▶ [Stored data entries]
==================================================
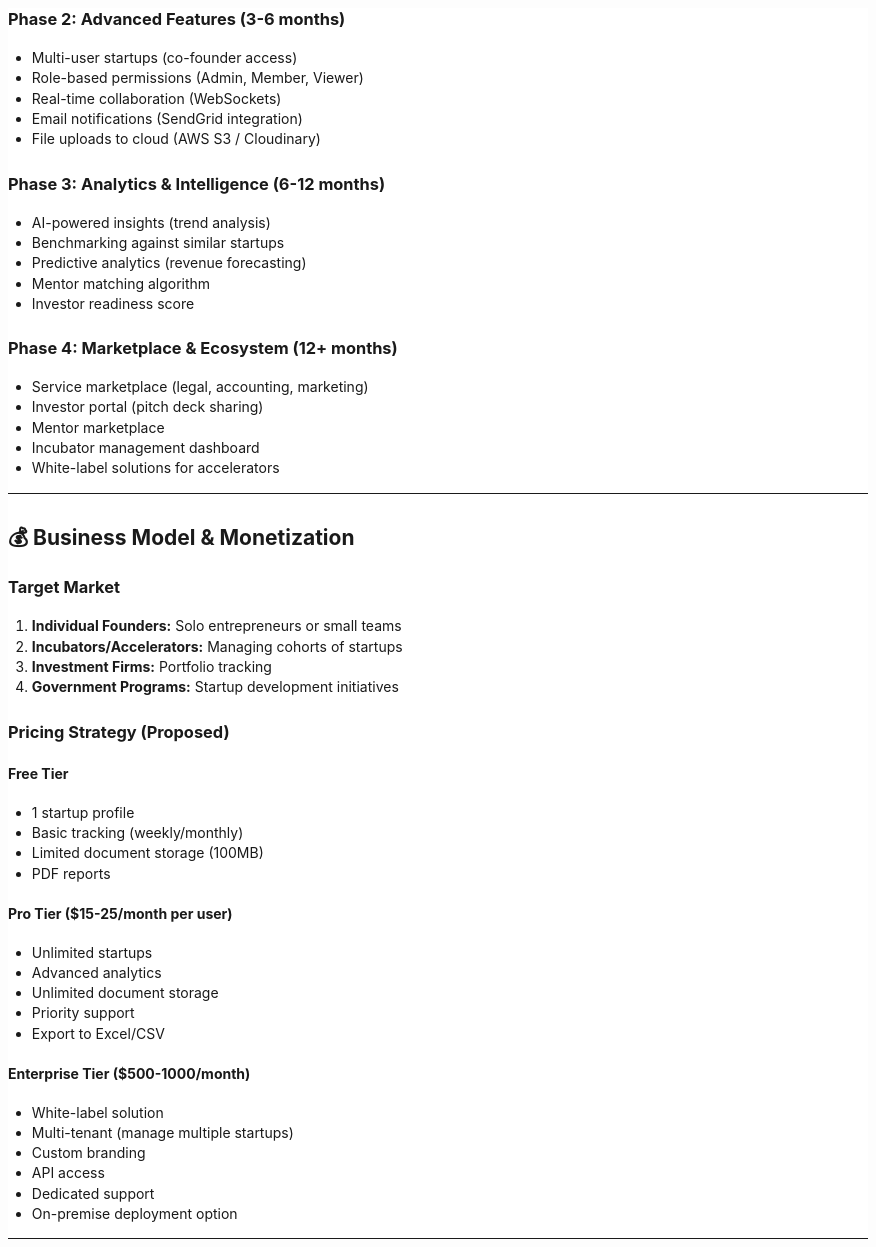 ### Phase 2: Advanced Features (3-6 months)
- Multi-user startups (co-founder access)
- Role-based permissions (Admin, Member, Viewer)
- Real-time collaboration (WebSockets)
- Email notifications (SendGrid integration)
- File uploads to cloud (AWS S3 / Cloudinary)

### Phase 3: Analytics & Intelligence (6-12 months)
- AI-powered insights (trend analysis)
- Benchmarking against similar startups
- Predictive analytics (revenue forecasting)
- Mentor matching algorithm
- Investor readiness score

### Phase 4: Marketplace & Ecosystem (12+ months)
- Service marketplace (legal, accounting, marketing)
- Investor portal (pitch deck sharing)
- Mentor marketplace
- Incubator management dashboard
- White-label solutions for accelerators

---

## 💰 Business Model & Monetization

### Target Market
1. **Individual Founders:** Solo entrepreneurs or small teams
2. **Incubators/Accelerators:** Managing cohorts of startups
3. **Investment Firms:** Portfolio tracking
4. **Government Programs:** Startup development initiatives

### Pricing Strategy (Proposed)

#### Free Tier
- 1 startup profile
- Basic tracking (weekly/monthly)
- Limited document storage (100MB)
- PDF reports

#### Pro Tier ($15-25/month per user)
- Unlimited startups
- Advanced analytics
- Unlimited document storage
- Priority support
- Export to Excel/CSV

#### Enterprise Tier ($500-1000/month)
- White-label solution
- Multi-tenant (manage multiple startups)
- Custom branding
- API access
- Dedicated support
- On-premise deployment option

---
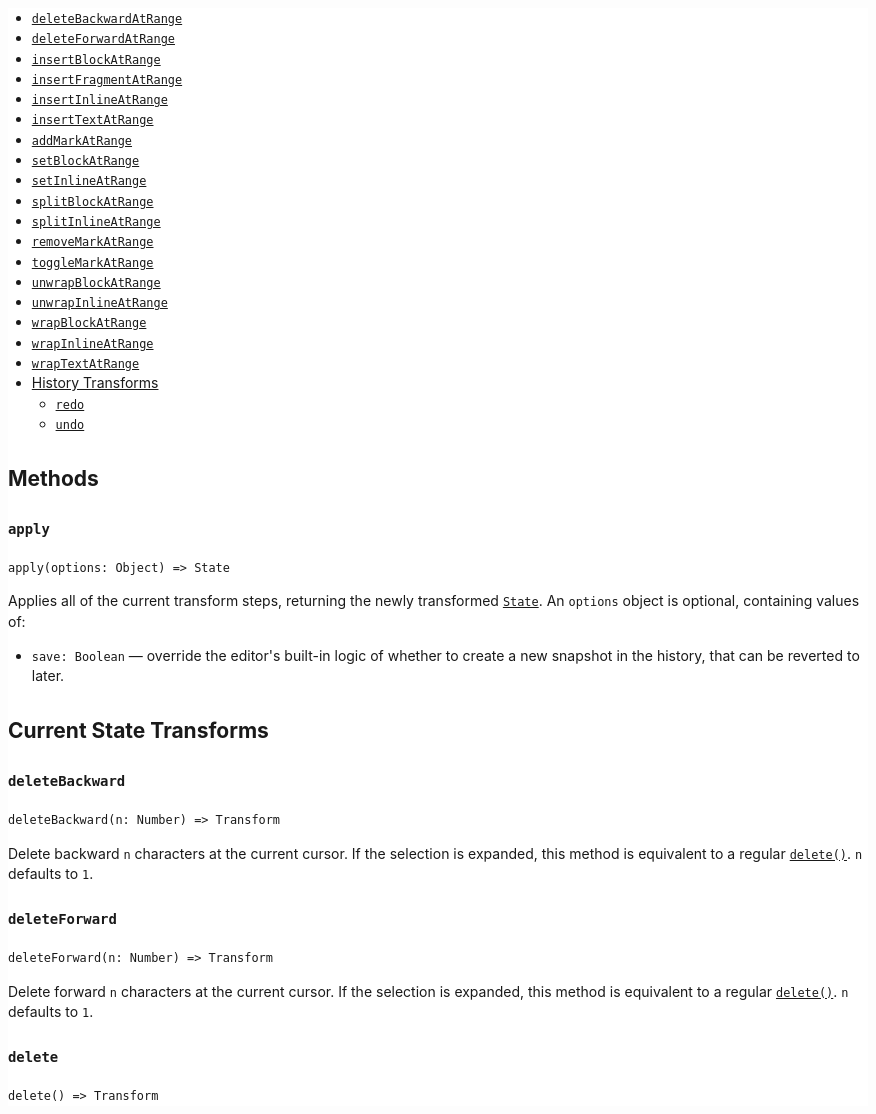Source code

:   - [`deleteBackwardAtRange`](#deletebackwardatrange)
  - [`deleteForwardAtRange`](#deleteforwardatrange)
  - [`insertBlockAtRange`](#insertblockatrange)
  - [`insertFragmentAtRange`](#insertfragmentatrange)
  - [`insertInlineAtRange`](#insertinlineatrange)
  - [`insertTextAtRange`](#inserttextatrange)
  - [`addMarkAtRange`](#addmarkatrange)
  - [`setBlockAtRange`](#setblockatrange)
  - [`setInlineAtRange`](#setinlineatrange)
  - [`splitBlockAtRange`](#splitblockatrange)
  - [`splitInlineAtRange`](#splitinlineatrange)
  - [`removeMarkAtRange`](#removemarkatrange)
  - [`toggleMarkAtRange`](#togglemarkatrange)
  - [`unwrapBlockAtRange`](#unwrapblockatrange)
  - [`unwrapInlineAtRange`](#unwrapinlineatrange)
  - [`wrapBlockAtRange`](#wrapblockatrange)
  - [`wrapInlineAtRange`](#wrapinlineatrange)
  - [`wrapTextAtRange`](#wraptextatrange)
- [History Transforms](#history-transforms)
  - [`redo`](#redo)
  - [`undo`](#undo)


## Methods

### `apply`
`apply(options: Object) => State`

Applies all of the current transform steps, returning the newly transformed [`State`](./state.md). An `options` object is optional, containing values of:

- `save: Boolean` — override the editor's built-in logic of whether to create a new snapshot in the history, that can be reverted to later.


## Current State Transforms

### `deleteBackward`
`deleteBackward(n: Number) => Transform`

Delete backward `n` characters at the current cursor. If the selection is expanded, this method is equivalent to a regular [`delete()`](#delete). `n` defaults to `1`.

### `deleteForward`
`deleteForward(n: Number) => Transform`

Delete forward `n` characters at the current cursor. If the selection is expanded, this method is equivalent to a regular [`delete()`](#delete). `n` defaults to `1`.

### `delete`
`delete() => Transform`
==================================================
▶ [Work task] No pictures should appear in the copy, which holds exactly the lines from the first line of the data through the line with "- Investor readiness score" and nothing else.

▶ [Result]
 ### Phase 2: Advanced Features (3-6 months)
- Multi-user startups (co-founder access)
- Role-based permissions (Admin, Member, Viewer)
- Real-time collaboration (WebSockets)
- Email notifications (SendGrid integration)
- File uploads to cloud (AWS S3 / Cloudinary)

### Phase 3: Analytics & Intelligence (6-12 months)
- AI-powered insights (trend analysis)
- Benchmarking against similar startups
- Predictive analytics (revenue forecasting)
- Mentor matching algorithm
- Investor readiness score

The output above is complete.